Given the CPP’s well known ability to make things disappear without trace (such as 100,000 opposition supporters from Phnom Penh’s electoral roll earlier this year), it was embarrassing for all concerned, but hardly surprising, that the Asian Development Bank’s rice vanished before reaching its intended target – thousands of poor families in Banteay Meachey, Kompong Chhnang and Pursat provinces.
‘’The project has not gone well so far. We will have to take the complaints seriously,’’ Piseth Long, ADB’s hapless project implementation officer whined to the Phnom Penh Post last week. ’’There has been a problem with village chiefs registering their relatives and villagers who have supported the CPP. This is why people are complaining,’’ added Poung Sothea of rights group ADHOC.
One can easily picture the CPP village chiefs grinning like jackasses as they got their clammy hands on the rice and then, without a single vestige of shame, doing exactly what anybody with any knowledge whatsoever of the CPP’s inveterate corruption and selfishness could have told the ADB they’d do. Fill their boots. And then give the leftovers to their families and CPP drinking cronies. As a group, CPP politicos are well beyond the edge of my compassion, but should we blame them for behaving according to type or should we blame the idiots at ADB who blithely let them get on with it?
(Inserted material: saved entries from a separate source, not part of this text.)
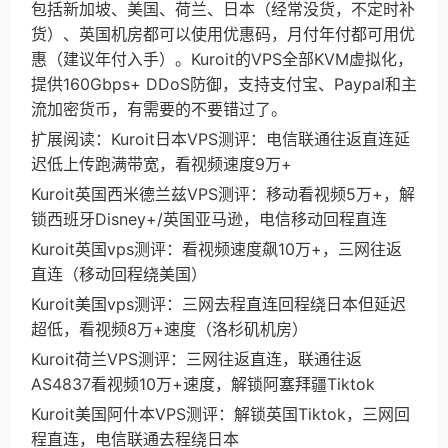
包括新加坡、美国、荷兰、日本（经常没货，不定时补
货）、英国机房都可以使用优惠码，月付年付都可用优
惠（建议年付入手）。Kuroit的VPS全部KVM虚拟化，
提供160Gbps+ DDoS防御，支持支付宝、Paypal和主
流加密货币，有需要的不要错过了。
扩展阅读：Kuroit日本VPS测评：电信联通往返直连延
迟低上传跑满带宽，看视频速度9万+
Kuroit英国西米德兰兹VPS测评：移动看视频5万+，解
锁西班牙Disney+/英国亚马逊，电信移动回程直连
Kuroit英国vps测评：看视频速度飙10万+，三网往返
直连（移动回程绕美国）
Kuroit美国vps测评：三网去程直连回程绕日本但延迟
超低，看视频8万+速度（洛杉矶机房）
Kuroit荷兰VPS测评：三网往返直连，联通往返
AS4837看视频10万+速度，解锁阿塞拜疆Tiktok
Kuroit美国阿什本VPS测评：解锁英国Tiktok，三网回
程直连，电信联通去程绕日本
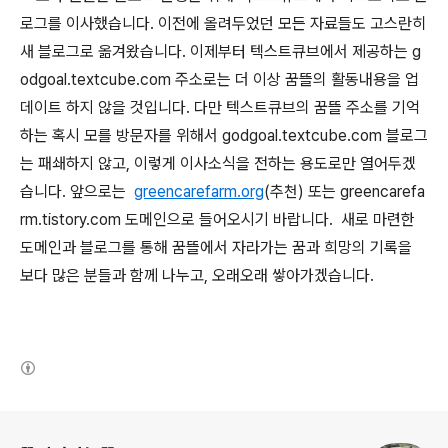
로그를 이사했습니다. 이전에 올려두었던 모든 자료들도 고스란히
새 블로그로 옮겨왔습니다. 이제부터 텍스트큐브에서 제공하는 g
odgoal.textcube.com 주소로는 더 이상 꿈뜰의 활동내용을 업
데이트 하지 않을 것입니다. 다만 텍스트큐브의 꿈뜰 주소를 기억
하는 혹시 모를 방문자를 위해서 godgoal.textcube.com 블로그
는 패쇄하지 않고, 이렇게 이사소식을 전하는 용도로만 열어두겠
습니다. 앞으로는
greencarefarm.org
(추천) 또는 greencarefa
rm.tistory.com 도메인으로 들어오시기 바랍니다. 새로 마련한
도메인과 블로그를 통해 꿈뜰에서 자라가는 꿈과 희망의 기록을
보다 많은 분들과 함께 나누고, 오래오래 쌓아가겠습니다.
(새창열림)
로그 정보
What makes the ADB so impressively stupid is that we’ve been here before with the World Food Program just a couple of years ago.
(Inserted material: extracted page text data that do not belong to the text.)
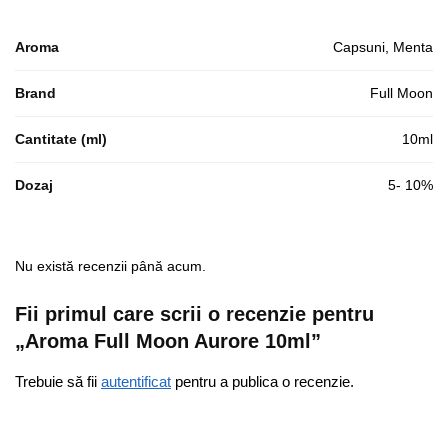
Aroma
Capsuni, Menta
Brand
Full Moon
Cantitate (ml)
10ml
Dozaj
5- 10%
Nu există recenzii până acum.
Fii primul care scrii o recenzie pentru
„Aroma Full Moon Aurore 10ml”
Trebuie să fii
autentificat
pentru a publica o recenzie.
If ‘synchronized swindling’ was an Olympic event, then Cambodia would be assured of at least one gold medal every five years. So in a country where corruption is endemic, where the deserving always come last and where, if the rich and powerful can screw you, they will – the distribution of aid to the genuinely needy should be monitored from beginning to end. This a fairly straightforward rule and one I would have thought obvious, but not apparently to the Asian Development Bank.
The Ghost of Sam Campbell
November’s Sam Campbell Prize for High-Quality Journalism goes to Kevin Britten of the Phnom Penh Post who bowled us over with this little vignette last Wednesday 5th. ‘’The foreign residents of Phnom Penh come from one of three worlds – the NGO world, the business world or the diplomatic world.’’
So if you’re not languidly loafing by the pool at Elsewhere sipping a skinny latte while ‘writing a report’, or being driven around town in a shiny car with a flag flying from it, or getting paid $6k a month by ANZ, according to our Kev you are literally not of this world and consequently don’t exist.
I wonder what percentage of the expat community diplomats actually make up? I’m not usually given to betting but if Kev agrees to accept my wager, I’ll put my entire pot on there being more English teachers in Phnom Penh than embassy staff.
In fact, Phnom Penh has become uncommonly attractive to all manner of people over the last few years and the expat community has swelled exponentially. Surely we can’t omit the retired community of white men, or to give them their proper title – sexpats. Anybody who has gone shopping at Lucky Soriya in the daytime and seen the masses of elderly, inebriated and weirdly coiffured maniacs loitering near the beer shelves will know what I’m talking about.
We can perhaps add one further category of expat to Kev’s list, this being journalists who’ve been in Cambodia for a full five minutes and wouldn’t be able to find their own arses with the help of a map, a compass and satellite navigation.